INTERVIEW-Goldcorp CEO bullish on gold, unhurried on M&A 30 Jul 2009 07:30

     * Sees gold topping $1,050/oz this year 
* Focused on growth pipeline, not on acquisitions

(In U.S dollars, unless noted)
By Cameron French
TORONTO, July 29 (Reuters) - Goldcorp <G.TO> Chief
Executive Chuck Jeannes expects gold to break out of its recent
pattern and top last year's record highs, but he isn't planning
to rush out and buy up new assets to take advantage of the
expected price gains.
With the massive Penasquito mine set to open in Mexico and
$1.5 billion in capital spending already committed for the
year, Jeannes considers the pipeline well stocked and his hands
full.
"We always continue to look for opportunities, but with a
50 percent growth profile over the next five years, we're not
pressed to run out and buy anything right now," Jeannes said in
an interview shortly after the miner released its
second-quarter results.
The company, the world's No. 2 gold miner by market
capitalization, expects to produce 2.3 million ounces of gold
this year, and sees that figure rising to about 3.5 million
ounces once Penasquito gets going at full tilt in five years or
so. The mine is expected to produce 500,000 ounces a year over
its 22-year life.
"Our primary focus is on the growth projects that we've
already got," Jeannes said.
Regarding the metal, which has retreated since briefly
piercing the $1,000-an-ounce market in February, Jeannes
believes it will break out after escaping the low summer
volumes that often lead to sideways trading.
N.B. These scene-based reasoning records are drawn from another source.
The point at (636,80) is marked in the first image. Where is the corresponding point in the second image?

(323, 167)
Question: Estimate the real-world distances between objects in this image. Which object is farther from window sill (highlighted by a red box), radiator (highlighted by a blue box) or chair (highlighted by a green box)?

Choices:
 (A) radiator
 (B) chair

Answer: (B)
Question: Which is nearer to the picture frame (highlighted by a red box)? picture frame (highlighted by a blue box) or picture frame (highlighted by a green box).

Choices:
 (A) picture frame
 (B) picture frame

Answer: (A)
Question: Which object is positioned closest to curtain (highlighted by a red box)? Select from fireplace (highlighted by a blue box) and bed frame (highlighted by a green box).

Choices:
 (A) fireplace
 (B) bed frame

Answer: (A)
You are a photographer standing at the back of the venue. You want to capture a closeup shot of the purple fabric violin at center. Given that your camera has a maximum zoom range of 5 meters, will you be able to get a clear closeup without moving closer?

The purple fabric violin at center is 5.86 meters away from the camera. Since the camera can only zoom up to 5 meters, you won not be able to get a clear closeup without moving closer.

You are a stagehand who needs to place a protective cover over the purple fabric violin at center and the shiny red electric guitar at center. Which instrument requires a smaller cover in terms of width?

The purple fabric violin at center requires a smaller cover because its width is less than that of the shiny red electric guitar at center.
"It's my belief that we're going to get back over the
$1,050 level in the year," he said. The metal hit a record
intraday high of $1,030.80 in March 2008.
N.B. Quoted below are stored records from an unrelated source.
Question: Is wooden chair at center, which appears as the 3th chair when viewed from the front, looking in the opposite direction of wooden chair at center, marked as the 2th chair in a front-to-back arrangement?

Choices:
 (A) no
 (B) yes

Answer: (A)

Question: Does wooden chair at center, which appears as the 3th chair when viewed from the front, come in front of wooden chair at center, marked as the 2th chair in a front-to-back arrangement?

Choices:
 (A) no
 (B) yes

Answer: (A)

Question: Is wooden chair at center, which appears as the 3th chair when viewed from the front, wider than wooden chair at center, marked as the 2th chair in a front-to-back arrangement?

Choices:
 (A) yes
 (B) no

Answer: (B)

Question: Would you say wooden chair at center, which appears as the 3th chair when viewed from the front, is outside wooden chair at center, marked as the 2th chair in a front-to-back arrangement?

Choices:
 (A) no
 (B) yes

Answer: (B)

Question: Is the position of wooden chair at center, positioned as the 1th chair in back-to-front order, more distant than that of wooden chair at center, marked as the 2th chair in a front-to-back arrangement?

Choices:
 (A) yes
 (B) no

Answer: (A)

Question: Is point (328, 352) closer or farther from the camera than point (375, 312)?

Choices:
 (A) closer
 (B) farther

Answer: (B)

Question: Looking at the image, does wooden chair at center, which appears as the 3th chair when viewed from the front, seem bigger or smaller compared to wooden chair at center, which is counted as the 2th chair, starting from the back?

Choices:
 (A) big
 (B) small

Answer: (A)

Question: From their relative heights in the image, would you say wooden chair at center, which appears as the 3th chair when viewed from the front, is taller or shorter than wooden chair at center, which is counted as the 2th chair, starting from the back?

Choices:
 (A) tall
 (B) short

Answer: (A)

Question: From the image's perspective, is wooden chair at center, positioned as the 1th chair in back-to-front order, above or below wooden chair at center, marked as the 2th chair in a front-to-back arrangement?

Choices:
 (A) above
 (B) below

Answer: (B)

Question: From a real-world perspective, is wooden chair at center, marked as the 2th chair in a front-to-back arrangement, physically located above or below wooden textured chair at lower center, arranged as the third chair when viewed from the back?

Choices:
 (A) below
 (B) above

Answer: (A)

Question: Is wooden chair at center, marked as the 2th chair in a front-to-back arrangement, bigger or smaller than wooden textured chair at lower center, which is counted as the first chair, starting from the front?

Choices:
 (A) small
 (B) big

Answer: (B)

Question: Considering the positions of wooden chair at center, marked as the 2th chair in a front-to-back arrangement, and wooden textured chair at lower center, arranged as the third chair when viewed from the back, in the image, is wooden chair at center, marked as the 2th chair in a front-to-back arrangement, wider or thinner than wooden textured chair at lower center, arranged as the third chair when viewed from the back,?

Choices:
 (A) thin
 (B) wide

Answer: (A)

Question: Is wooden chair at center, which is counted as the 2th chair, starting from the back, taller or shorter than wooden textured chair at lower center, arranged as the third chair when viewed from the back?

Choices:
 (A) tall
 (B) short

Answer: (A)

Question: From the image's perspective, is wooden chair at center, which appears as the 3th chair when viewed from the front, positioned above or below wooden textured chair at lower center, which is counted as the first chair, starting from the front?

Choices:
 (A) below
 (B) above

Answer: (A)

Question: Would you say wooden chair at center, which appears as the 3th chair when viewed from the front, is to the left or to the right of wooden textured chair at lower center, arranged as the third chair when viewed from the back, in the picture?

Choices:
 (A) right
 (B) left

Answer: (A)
While the price this year has been volatile, it has stayed
mostly above $900 per ounce over the last several months.
Costs, meanwhile, have mostly been down a bit from last
year's levels due to decreases in costs of fuel and other
consumables, although Jeannes cautioned that the relief has
been less than some investors may have liked to see.
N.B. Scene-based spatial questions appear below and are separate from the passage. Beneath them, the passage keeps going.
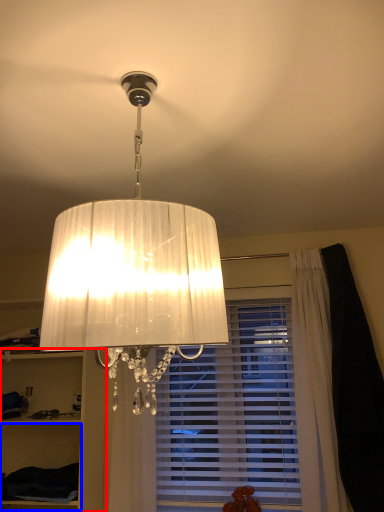
Question: Which object is further to the camera taking this photo, cabinet (highlighted by a red box) or cabinet (highlighted by a blue box)?

Choices:
 (A) cabinet
 (B) cabinet

Answer: (B)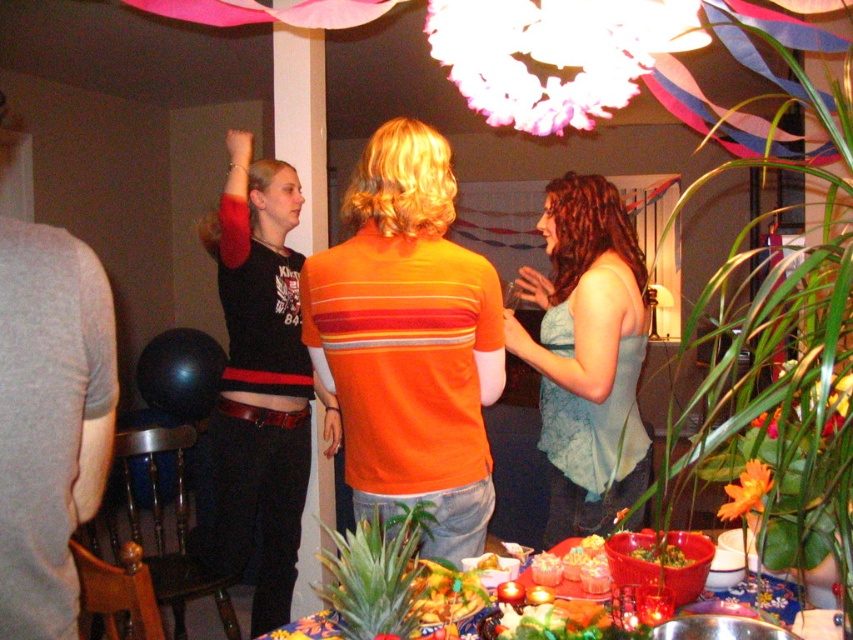
You are planning to place a new dish on the table. The dish is exactly the same size as the smooth red bowl at center. Based on the scene, can the dish fit on the smooth wooden table at center without overlapping the existing items?

The smooth wooden table at center might be wider than smooth red bowl at center, so there is a possibility that the dish can fit, but it depends on the arrangement of existing items.

You are a photographer setting up for a group photo at the party. You want to ensure both the matte black shirt at upper left and the yellow matte pineapple at center are clearly visible in the frame. Given their sizes, which object might require you to adjust your camera focus more carefully to avoid blurriness?

The yellow matte pineapple at center might require more careful focus adjustment since it is smaller in size compared to the matte black shirt at upper left, making it easier to become blurry if not properly focused on.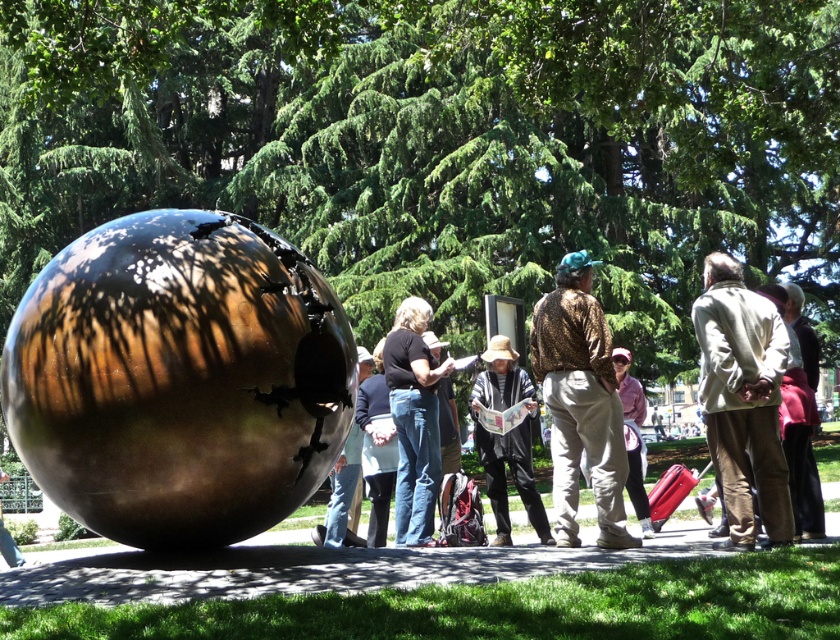
Does striped sweater at center have a lesser width compared to matte black shirt at center?

Incorrect, striped sweater at center's width is not less than matte black shirt at center's.

Between point (501, 406) and point (339, 525), which one is positioned behind?

The point (501, 406) is more distant.

Is point (504, 406) less distant than point (348, 506)?

That is False.

Where is `striped sweater at center`? striped sweater at center is located at coordinates (507, 440).

Does black matte shirt at center appear over striped sweater at center?

Indeed, black matte shirt at center is positioned over striped sweater at center.

From the picture: Can you confirm if black matte shirt at center is bigger than striped sweater at center?

Actually, black matte shirt at center might be smaller than striped sweater at center.

Is point (396, 413) farther from camera compared to point (526, 440)?

No.

Identify the location of black matte shirt at center. (413, 420).

Is light beige jacket at right thinner than black matte shirt at center?

In fact, light beige jacket at right might be wider than black matte shirt at center.

Which of these two, light beige jacket at right or black matte shirt at center, stands taller?

light beige jacket at right is taller.

Which is behind, point (697, 304) or point (395, 381)?

The point (395, 381) is behind.

You are a GUI agent. You are given a task and a screenshot of the screen. Output one action in this format:
    pyautogui.click(x=<x>, y=<y>)
    Task: Click on the light beige jacket at right
    This screenshot has height=640, width=840.
    Given the screenshot: What is the action you would take?
    pyautogui.click(x=743, y=401)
"In the unit costs, we're probably not seeing as much
reduction as many would have hoped," he said.
"We did see some of our consumables come down for the
quarter, but they were offset by a turnaround in the fuel
price."
Nevertheless, Goldcorp's cash costs in the first six months
of the year came in at $299 an ounce, which Jeannes noted is
below the company's 2009 guidance of $345 an ounce.
The company took a net loss of $231.6 million, or 32 cents
a share, in the quarter, due to $326 million non-cash foreign
exchange revaluation of future income tax liabilities.
[ID:nN29298270]
Cash flow rose 22 percent, while core earnings were 14
cents a share, 1 cent shy of analysts' expectations.